[Supplied data Boundary: Start]

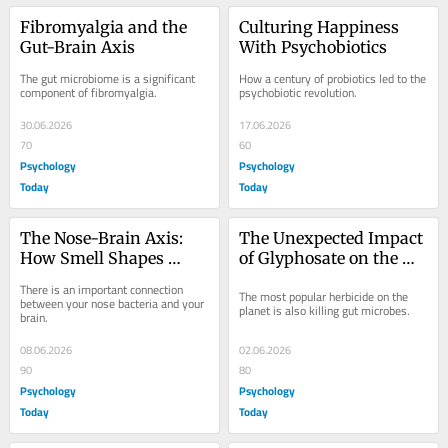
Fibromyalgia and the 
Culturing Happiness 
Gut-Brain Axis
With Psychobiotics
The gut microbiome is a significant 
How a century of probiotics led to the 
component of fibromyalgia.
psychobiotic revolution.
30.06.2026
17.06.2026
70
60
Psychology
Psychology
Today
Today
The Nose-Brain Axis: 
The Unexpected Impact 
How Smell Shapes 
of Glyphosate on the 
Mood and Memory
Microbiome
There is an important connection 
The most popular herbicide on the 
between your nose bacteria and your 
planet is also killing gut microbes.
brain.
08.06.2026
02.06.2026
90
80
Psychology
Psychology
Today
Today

[Supplied data Boundary: End]
[Supplied data Boundary: Start]

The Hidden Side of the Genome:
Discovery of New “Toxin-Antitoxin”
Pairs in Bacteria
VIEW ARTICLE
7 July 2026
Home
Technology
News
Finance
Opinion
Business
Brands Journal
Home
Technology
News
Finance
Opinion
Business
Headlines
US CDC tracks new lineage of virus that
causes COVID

[Supplied data Boundary: End]
[Supplied data Boundary: Start]

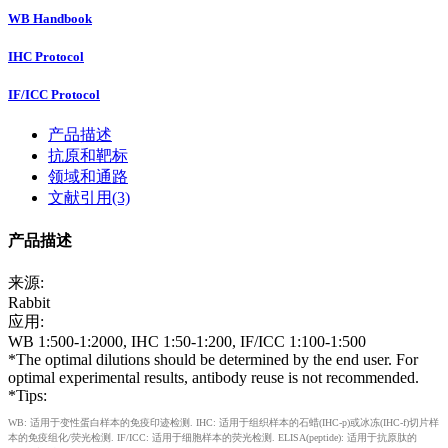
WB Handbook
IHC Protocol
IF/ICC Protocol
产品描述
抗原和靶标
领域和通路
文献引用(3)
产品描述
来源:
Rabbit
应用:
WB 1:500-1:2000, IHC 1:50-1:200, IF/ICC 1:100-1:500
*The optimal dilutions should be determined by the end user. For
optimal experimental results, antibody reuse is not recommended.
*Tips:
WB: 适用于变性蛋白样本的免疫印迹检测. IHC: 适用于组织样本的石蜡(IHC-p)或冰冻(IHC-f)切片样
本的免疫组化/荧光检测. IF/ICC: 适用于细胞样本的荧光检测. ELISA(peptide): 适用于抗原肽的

[Supplied data Boundary: End]

> [Problem statement]: Every line of the listing that includes the word "optimal" belongs in the answer.

> [Solved exercise]:
*The optimal dilutions should be determined by the end user. For
optimal experimental results, antibody reuse is not recommended.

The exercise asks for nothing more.